The story is told from the point of view of sixteen year old frieda as she enters her final year of school. Her best friend, isabel, has become distant over the summer break leaving frieda unmoored and afraid. She has a deep seeded need to be accepted, harbouring thoughts that she is not good enough or beautiful enough. She feels forced to try to befriend megan who oozes confidence and uses her acolytes to ensure she retains her power within their year. megan is ambitious and voices frustration when she is not provided with benefits she hears others are granted elsewhere.
“I can understand her wanting to leave the Euro-Zone, with its four thousand inhabitants and increasingly limited budget, but most of the world’s money is in Chindia now. It may have been the Americas who came up with the idea for the Noah Project, but it was the Chindians who funded the development and construction of the Zones. Np one else could afford it.”

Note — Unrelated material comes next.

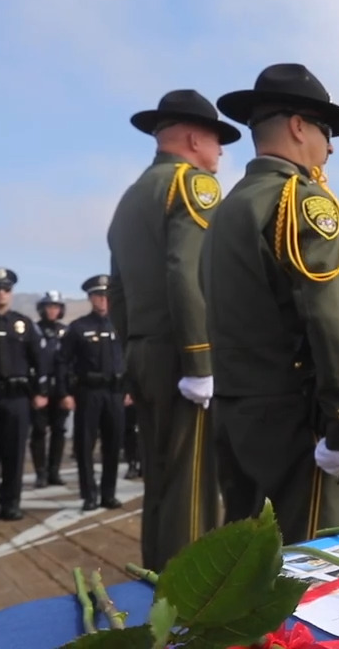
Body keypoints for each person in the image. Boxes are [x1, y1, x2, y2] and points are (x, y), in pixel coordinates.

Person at [204, 63, 339, 540]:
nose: (331, 145)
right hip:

Over the course of the school year the reader learns of life within the school and the limitations girls are required to accept. In the final few months, under strictly controlled conditions, they begin interactions with the Inheritants. These boys will then choose who they want as their companions, most of the remaining girls being transported to the Main Zone to become concubines.
The opening chapters set the scene and introduce this appalling world. Towards the middle of the book the pace slows, the daily activities and concerns growing repetitive. There are only so many descriptions of clothes, shoes, hair styles and make-up along with associated insecurity, jealousy and bitching that I wish to read – even though it is this preoccupation with female looks that is being addressed in the tale. The tension ratchets up as the Ceremony – when the girls will learn what their future is to be – is just a few days away. The denouement is devastating yet perfectly encapsulates the society that has been created.
The author writes in her Afterword
“It is the story of every teenage girl who secretly believes that she doesn’t belong and that she probably never will. It’s the story of every woman who feels under pressure to look a certain way, to conform to a certain behaviour, and who doesn’t even understand why she does so. It’s the story of what it even means to be a woman in a world that constantly devalues you just because of your gender.”
Written with young adults in mind this is a book that can also be appreciated by an older audience who may benefit from a reminder of the pressures faced by young women in our contemporary society. Despite my criticism of the pace, it is a story well worth reading.
Only Ever Yours is published by riverrun.
My copy of this book was given to me by my sister.